■ Task goal:
Copy out verbatim everything from the line containing "collector number: 7727" down to the line containing "country: India", including both of those lines.

Dataset records:
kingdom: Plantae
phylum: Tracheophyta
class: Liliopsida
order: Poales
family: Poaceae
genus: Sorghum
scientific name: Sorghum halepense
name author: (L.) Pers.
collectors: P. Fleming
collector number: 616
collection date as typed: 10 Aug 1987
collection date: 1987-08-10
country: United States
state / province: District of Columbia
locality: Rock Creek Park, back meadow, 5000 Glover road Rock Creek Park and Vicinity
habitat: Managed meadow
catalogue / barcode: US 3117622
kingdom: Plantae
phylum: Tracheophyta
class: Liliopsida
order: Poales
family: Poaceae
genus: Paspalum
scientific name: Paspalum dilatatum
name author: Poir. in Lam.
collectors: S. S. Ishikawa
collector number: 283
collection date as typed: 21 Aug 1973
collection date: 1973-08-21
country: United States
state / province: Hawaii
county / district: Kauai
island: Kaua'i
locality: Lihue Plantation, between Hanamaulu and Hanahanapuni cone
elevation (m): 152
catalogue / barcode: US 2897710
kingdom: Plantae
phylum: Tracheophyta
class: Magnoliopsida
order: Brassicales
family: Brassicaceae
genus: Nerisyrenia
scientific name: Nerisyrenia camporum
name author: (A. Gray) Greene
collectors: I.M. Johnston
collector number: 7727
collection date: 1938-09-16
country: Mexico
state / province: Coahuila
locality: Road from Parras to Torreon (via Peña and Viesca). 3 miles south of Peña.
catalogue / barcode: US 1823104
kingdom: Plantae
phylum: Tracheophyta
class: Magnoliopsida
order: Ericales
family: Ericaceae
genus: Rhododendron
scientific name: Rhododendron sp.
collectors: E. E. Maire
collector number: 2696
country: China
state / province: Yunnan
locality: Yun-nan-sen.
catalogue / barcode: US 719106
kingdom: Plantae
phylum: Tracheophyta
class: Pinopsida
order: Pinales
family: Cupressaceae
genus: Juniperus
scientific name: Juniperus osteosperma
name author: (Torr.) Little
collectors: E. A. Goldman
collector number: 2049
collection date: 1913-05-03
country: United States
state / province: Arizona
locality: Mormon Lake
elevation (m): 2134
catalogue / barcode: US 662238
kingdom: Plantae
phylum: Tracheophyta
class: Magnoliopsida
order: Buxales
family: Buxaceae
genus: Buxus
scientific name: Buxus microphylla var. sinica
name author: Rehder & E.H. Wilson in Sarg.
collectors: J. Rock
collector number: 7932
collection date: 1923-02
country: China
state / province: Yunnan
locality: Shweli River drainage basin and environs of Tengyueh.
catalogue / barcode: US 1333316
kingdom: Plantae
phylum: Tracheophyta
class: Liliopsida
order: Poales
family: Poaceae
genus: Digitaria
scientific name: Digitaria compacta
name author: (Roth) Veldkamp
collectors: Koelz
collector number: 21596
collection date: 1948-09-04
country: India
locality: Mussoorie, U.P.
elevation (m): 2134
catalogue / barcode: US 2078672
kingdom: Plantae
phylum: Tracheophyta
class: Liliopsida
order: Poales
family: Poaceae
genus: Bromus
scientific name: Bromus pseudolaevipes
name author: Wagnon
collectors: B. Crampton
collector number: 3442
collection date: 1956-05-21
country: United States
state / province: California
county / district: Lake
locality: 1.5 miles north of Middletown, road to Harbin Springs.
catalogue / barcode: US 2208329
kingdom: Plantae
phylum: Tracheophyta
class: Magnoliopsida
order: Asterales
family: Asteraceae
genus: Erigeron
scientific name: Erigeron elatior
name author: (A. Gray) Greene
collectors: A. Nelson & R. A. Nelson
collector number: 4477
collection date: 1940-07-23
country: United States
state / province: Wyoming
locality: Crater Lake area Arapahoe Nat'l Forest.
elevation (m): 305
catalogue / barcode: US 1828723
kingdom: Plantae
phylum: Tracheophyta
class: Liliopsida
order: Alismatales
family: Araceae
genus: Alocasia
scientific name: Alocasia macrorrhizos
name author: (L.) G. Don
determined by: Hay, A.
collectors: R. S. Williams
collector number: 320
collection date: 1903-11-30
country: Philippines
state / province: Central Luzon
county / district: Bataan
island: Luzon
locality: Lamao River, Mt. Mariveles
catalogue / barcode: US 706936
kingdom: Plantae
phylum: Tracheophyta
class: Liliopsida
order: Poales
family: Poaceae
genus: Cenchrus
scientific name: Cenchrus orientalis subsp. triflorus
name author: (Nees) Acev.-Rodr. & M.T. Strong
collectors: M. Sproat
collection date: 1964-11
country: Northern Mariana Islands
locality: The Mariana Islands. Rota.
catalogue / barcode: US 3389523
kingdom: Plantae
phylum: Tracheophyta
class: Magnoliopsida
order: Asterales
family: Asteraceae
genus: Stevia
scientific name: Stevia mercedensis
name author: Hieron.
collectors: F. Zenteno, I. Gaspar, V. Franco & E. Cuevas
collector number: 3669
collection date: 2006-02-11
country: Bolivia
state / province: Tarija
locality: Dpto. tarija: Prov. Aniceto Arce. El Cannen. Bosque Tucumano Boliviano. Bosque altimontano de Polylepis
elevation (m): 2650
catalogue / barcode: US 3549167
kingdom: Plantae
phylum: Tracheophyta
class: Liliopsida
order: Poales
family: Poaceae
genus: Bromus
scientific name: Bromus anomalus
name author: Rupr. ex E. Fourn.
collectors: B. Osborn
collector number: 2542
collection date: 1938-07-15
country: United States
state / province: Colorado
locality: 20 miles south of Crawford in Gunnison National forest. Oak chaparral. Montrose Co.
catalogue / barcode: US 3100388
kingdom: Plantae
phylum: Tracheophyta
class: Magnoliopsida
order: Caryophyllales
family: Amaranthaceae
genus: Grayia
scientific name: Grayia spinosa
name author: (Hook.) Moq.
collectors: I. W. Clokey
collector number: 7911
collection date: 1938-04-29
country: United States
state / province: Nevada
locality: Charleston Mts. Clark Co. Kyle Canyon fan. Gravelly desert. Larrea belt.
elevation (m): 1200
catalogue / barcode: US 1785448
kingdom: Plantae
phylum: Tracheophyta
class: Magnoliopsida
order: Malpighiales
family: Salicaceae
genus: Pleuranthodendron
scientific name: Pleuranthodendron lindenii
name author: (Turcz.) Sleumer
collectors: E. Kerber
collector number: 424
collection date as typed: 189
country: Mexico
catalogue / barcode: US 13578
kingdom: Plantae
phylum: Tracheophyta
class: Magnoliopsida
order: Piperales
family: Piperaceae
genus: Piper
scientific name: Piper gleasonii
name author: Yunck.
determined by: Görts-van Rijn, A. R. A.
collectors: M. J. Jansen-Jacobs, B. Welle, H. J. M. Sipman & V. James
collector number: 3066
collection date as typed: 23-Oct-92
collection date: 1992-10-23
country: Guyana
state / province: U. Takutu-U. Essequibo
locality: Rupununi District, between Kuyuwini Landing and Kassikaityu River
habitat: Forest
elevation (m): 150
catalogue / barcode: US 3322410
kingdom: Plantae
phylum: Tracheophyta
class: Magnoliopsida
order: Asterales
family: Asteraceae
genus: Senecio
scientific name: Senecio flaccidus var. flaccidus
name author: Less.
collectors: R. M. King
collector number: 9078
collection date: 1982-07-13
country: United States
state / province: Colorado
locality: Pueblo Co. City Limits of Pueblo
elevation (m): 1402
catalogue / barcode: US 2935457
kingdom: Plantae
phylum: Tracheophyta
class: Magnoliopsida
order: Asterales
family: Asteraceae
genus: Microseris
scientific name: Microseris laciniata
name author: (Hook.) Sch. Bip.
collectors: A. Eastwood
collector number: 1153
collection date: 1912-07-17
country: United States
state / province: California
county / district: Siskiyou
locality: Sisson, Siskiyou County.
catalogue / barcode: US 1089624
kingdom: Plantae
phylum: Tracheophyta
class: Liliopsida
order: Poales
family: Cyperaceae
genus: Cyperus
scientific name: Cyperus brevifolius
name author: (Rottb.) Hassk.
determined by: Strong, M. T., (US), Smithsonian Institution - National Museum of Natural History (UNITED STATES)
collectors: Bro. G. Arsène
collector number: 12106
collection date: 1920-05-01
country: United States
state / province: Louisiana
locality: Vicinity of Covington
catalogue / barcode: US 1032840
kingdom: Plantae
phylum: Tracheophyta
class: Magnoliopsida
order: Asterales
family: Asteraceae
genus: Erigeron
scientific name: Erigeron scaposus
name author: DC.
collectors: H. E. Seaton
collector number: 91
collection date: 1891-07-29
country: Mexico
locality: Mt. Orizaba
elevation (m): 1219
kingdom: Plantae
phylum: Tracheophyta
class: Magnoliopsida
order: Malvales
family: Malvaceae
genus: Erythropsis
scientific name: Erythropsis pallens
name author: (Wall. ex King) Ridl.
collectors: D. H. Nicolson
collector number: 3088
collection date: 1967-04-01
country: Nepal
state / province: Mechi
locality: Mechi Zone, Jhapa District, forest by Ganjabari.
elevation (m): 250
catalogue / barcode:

■ Response:
collector number: 7727
collection date: 1938-09-16
country: Mexico
state / province: Coahuila
locality: Road from Parras to Torreon (via Peña and Viesca). 3 miles south of Peña.
catalogue / barcode: US 1823104
kingdom: Plantae
phylum: Tracheophyta
class: Magnoliopsida
order: Ericales
family: Ericaceae
genus: Rhododendron
scientific name: Rhododendron sp.
collectors: E. E. Maire
collector number: 2696
country: China
state / province: Yunnan
locality: Yun-nan-sen.
catalogue / barcode: US 719106
kingdom: Plantae
phylum: Tracheophyta
class: Pinopsida
order: Pinales
family: Cupressaceae
genus: Juniperus
scientific name: Juniperus osteosperma
name author: (Torr.) Little
collectors: E. A. Goldman
collector number: 2049
collection date: 1913-05-03
country: United States
state / province: Arizona
locality: Mormon Lake
elevation (m): 2134
catalogue / barcode: US 662238
kingdom: Plantae
phylum: Tracheophyta
class: Magnoliopsida
order: Buxales
family: Buxaceae
genus: Buxus
scientific name: Buxus microphylla var. sinica
name author: Rehder & E.H. Wilson in Sarg.
collectors: J. Rock
collector number: 7932
collection date: 1923-02
country: China
state / province: Yunnan
locality: Shweli River drainage basin and environs of Tengyueh.
catalogue / barcode: US 1333316
kingdom: Plantae
phylum: Tracheophyta
class: Liliopsida
order: Poales
family: Poaceae
genus: Digitaria
scientific name: Digitaria compacta
name author: (Roth) Veldkamp
collectors: Koelz
collector number: 21596
collection date: 1948-09-04
country: India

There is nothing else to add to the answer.